One of my favorites is

Peace and Guidance
*

----------


## smith744



----------


## smith744



----------


## smith744



----------


## Jim-Donna

great sayings~

----------


## rocknrollfarmer

I may be slow, but I don't get the one about "vex" ?

----------


## TAH

> I may be slow, but I don't get the one about "vex" ?


Better that the customer is upset about not getting credit, than the vendor being upset about not getting paid.

----------


## halfwaytree



----------


## halfwaytree

Don't laugh at the misfortunes of others.

----------


## halfwaytree

Meaning - Don't make fun of others, you are not perfect either.

----------


## captaind & Linston

*Sorry fi mawga dawg, mawga dawg tun roun bite you*

----------


## halfwaytree

> *Sorry fi mawga dawg, mawga dawg tun roun bite you*


How true!!

----------


## Rob

Halfwaytree,

Thanks for adding the meanings - it is always fun for people to be given the meanings behind the sayings....

----------


## captaind & Linston

> *Sorry fi mawga dawg, mawga dawg tun roun bite you*


"The hungry dog you feed today may just turn around and bite you"

----------


## halfwaytree

*I have heard these before but not for a long long time. Looked on the web to jog my memory.*


*Cockroach nuh business inna fowl fight"* [Don't get involved in this that don't concerns you]
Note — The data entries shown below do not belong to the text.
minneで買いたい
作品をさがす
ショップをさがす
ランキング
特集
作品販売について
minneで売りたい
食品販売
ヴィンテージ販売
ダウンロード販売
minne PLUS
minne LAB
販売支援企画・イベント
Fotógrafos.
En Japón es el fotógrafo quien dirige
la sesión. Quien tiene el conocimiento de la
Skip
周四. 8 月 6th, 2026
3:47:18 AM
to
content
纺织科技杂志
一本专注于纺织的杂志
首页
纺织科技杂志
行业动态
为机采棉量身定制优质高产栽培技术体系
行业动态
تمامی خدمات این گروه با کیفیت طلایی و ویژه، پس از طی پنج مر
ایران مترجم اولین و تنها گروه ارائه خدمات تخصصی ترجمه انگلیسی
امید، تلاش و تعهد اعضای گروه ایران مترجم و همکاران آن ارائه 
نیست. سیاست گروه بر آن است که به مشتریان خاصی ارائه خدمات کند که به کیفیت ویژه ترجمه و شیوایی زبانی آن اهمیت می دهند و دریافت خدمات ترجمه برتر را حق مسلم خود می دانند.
*"Chicken merry; hawk deh [is] near"* [Be careful when things are going too good for you as its always possible that danger is around the corner]

*"Hog say, 'de first dutty water mi ketch, mi wash'."* [Make use of the first opportunities that comes your way]
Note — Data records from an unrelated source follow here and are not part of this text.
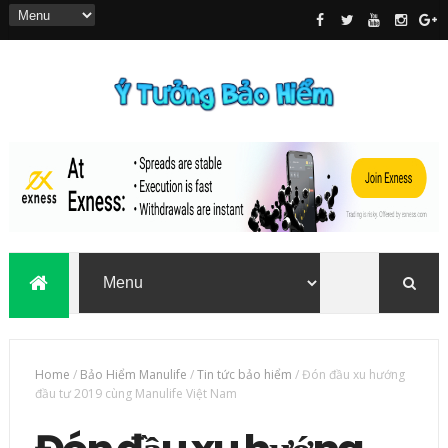
Home
/
Bảo Hiểm Manulife
/
Tin tức bảo hiểm
/
Đón đầu xu hướng
đầu tư 2019 cùng Manulife Việt Nam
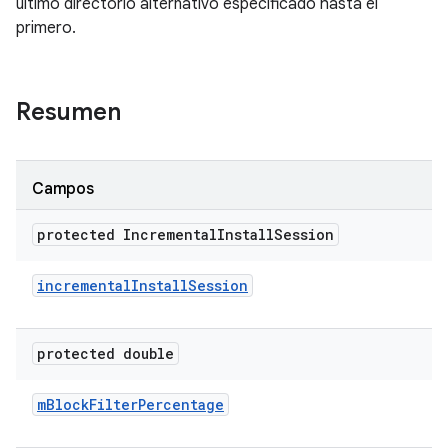
último directorio alternativo especificado hasta el
primero.
Resumen
Campos
protected Incremental
Install
Session
incremental
Install
Session
protected double
m
Block
Filter
Percentage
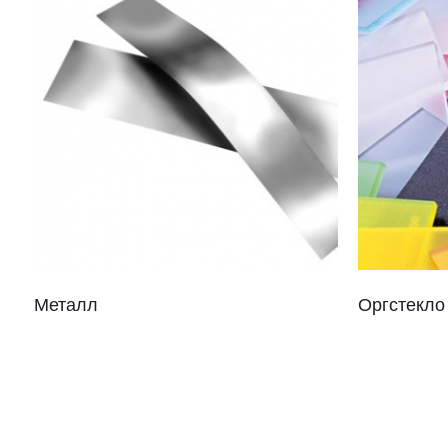
Металл
Оргстекло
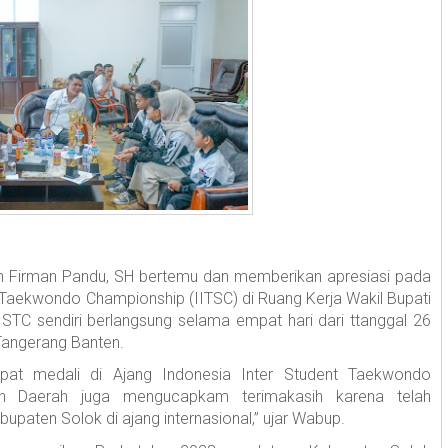
n Firman Pandu, SH bertemu dan memberikan apresiasi pada
 Taekwondo Championship (IITSC) di Ruang Kerja Wakil Bupati
ISTC sendiri berlangsung selama empat hari dari ttanggal 26
Tangerang Banten.
at medali di Ajang Indonesia Inter Student Taekwondo
h Daerah juga mengucapkam terimakasih karena telah
ten Solok di ajang internasional,” ujar Wabup.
*"Wanti, wanti nuh 'avi 'avi an 'avi 'avi nuh wanti wanti".* [Those that want don't have and those that have don't appreciate what they've got]

*"Every mikkle mek a mukkle"* [Every little bit counts]

*"Duppy know who fi frighten"* [Bullies (or ghost) pick on those who can defend themselves the least]

----------


## SLP

These are all great.

----------